“Got a whole lot of love, but you don’t wanna spread it ’round with me.”
Now Or Never is the first single for American singer/songwriter Halsey’s upcoming sophomore album, Hopeless Fountain Kingdom, which is to be released June 2nd this year. If you’ve never heard of Halsey, you’ve definitely heard “that overplayed Chainsmokers song with Justin Bieber and some chic”. That “some chic” being Halsey. Asides from that song, Closer, Halsey hasn’t gained much radio airplay. Well, at least not in Australia. Despite that, she’s amassed a huge following on various social media platforms, which is why it’s almost impossible to explore the internet without finding quotes of her lyrics or pictures of her ever-changing hair colour and style.
I’ve known about Halsey since the release of her debut album, Badlands, in 2015. Surprisingly, I didn’t actually start digging her music until earlier this year. I used to be quite subjective when it came to my music, but after listening to alternative/pop female artists like Melanie Martinez and Halsey, I’ve become more open and broad as to the genres I listen to.
That being said, I enjoyed Badlands. It’s a solid effort for a debut album. Halsey isn’t someone I listen to frequently, but when I heard her announcement of a World Tour, of course I was mildly interested.
Okay, I was very interested.
Now Or Never takes on a similar feel musically as to what was heard on Badlands – an ambient, electro pop sound. It’s a bit more softer and toned-down, and doesn’t have as many of those random, odd sounds that clash together exceptionally well (as heard in “Castle” and “Drive”) – a trademark Halsey sound.
Many alternative artists curate unique lyrics in their songs – Halsey being one of them. As said before, Halsey writes her own lyrics and has a very distinct lyrical style. In Now Or Never, the lyrics are very simple – almost too simple. If I was just to read the lyrics without ever hearing the music, I wouldn’t think this was one of Halsey’s songs. Because of that, I feel like the track is more of an “easy listening tune” that garners more attention on the radio, rather than a song with multiple meanings and explanations that fans argue over on Reddit. It’s not so much a bad thing; it’s just catering to a slightly different audience.

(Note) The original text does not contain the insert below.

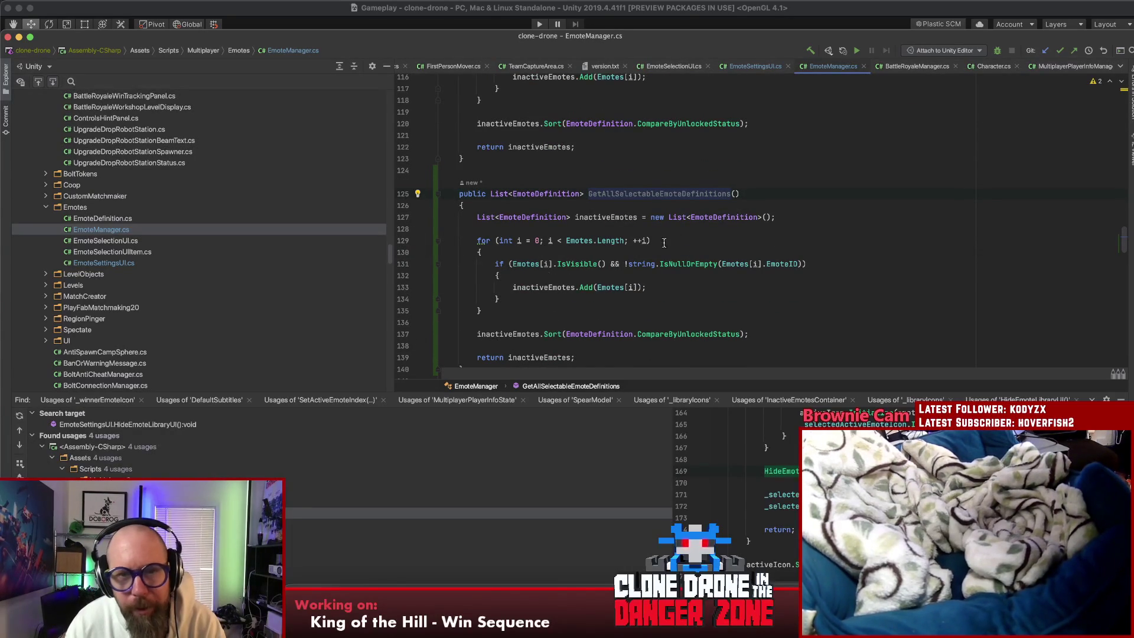
pyautogui.press('shift+F6')
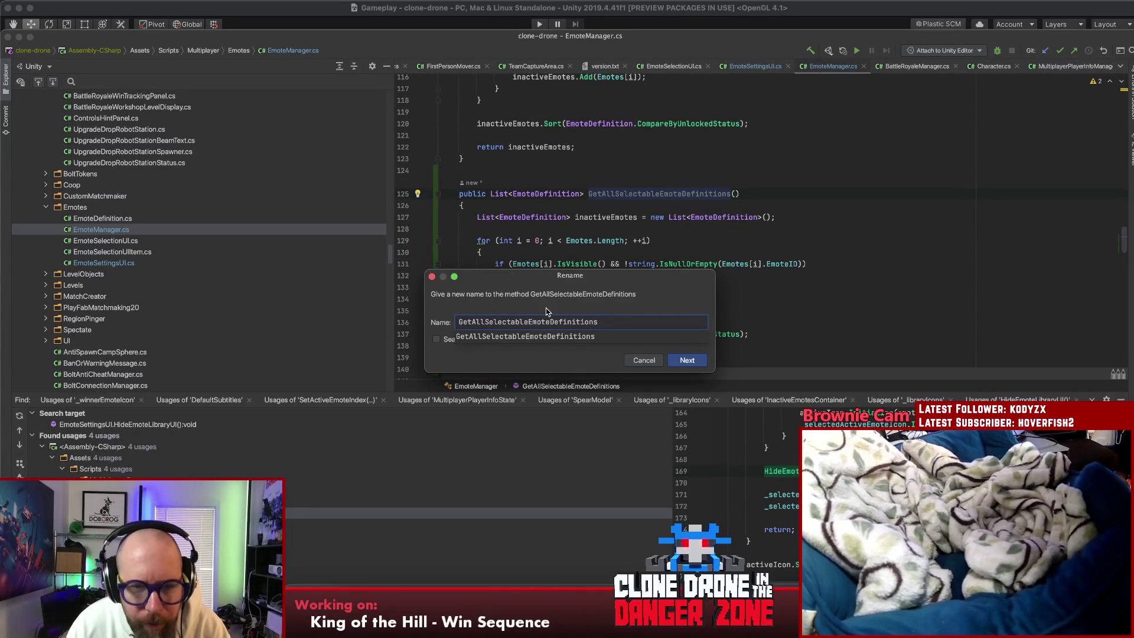
pyautogui.moveTo(528, 322); pyautogui.dragTo(484, 322)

I was a bit disappointed with Halsey’s voice in this track. I’ve heard what her voice can really do, and I feel like she was just limiting herself in this song – taking the easy way out. Her voice took on a more husky and smoky sound, which isn’t bad, but it made it hard to understand some of the lyrics. She also took on a more robotic voice at times in the song, so I couldn’t hear any energy in her voice or much of a flow in the lyrics. The high notes in the verses should have been sung more stronger and the super low notes in the chorus sound slightly unnatural. It also sounded like there was auto-tune used in the chorus, which is definitely not cool. Auto-tune is a huge no-go for me.
Despite this, the chorus is sort of catchy. It takes a while to get into, I must admit. I listened to the track a couple days after its release and it didn’t get stuck in my head until yesterday. Fortunately, it isn’t stuck in my head anymore.
Will I be listening to more? Most likely, yes. I hope the rest of the album features more lyrical diversity and brings out Halsey’s singing talent.
Positives: Easy listening track, catchy chorus and verses, interesting time signature?
Negatives: Hard to understand lyrics, too simple lyrics, robotic voice, auto-tune?
Initial thoughts: THE BLUE HAIR IS BACK YES
Final thoughts: Is Australia important enough to be included in Halsey’s World Tour? I think it is.
Final rating: 3 out of 5 stars.
Recommendation: If you’re the kind of person who likes to listen to music before ‘it was mainstream’, this is the song to get into.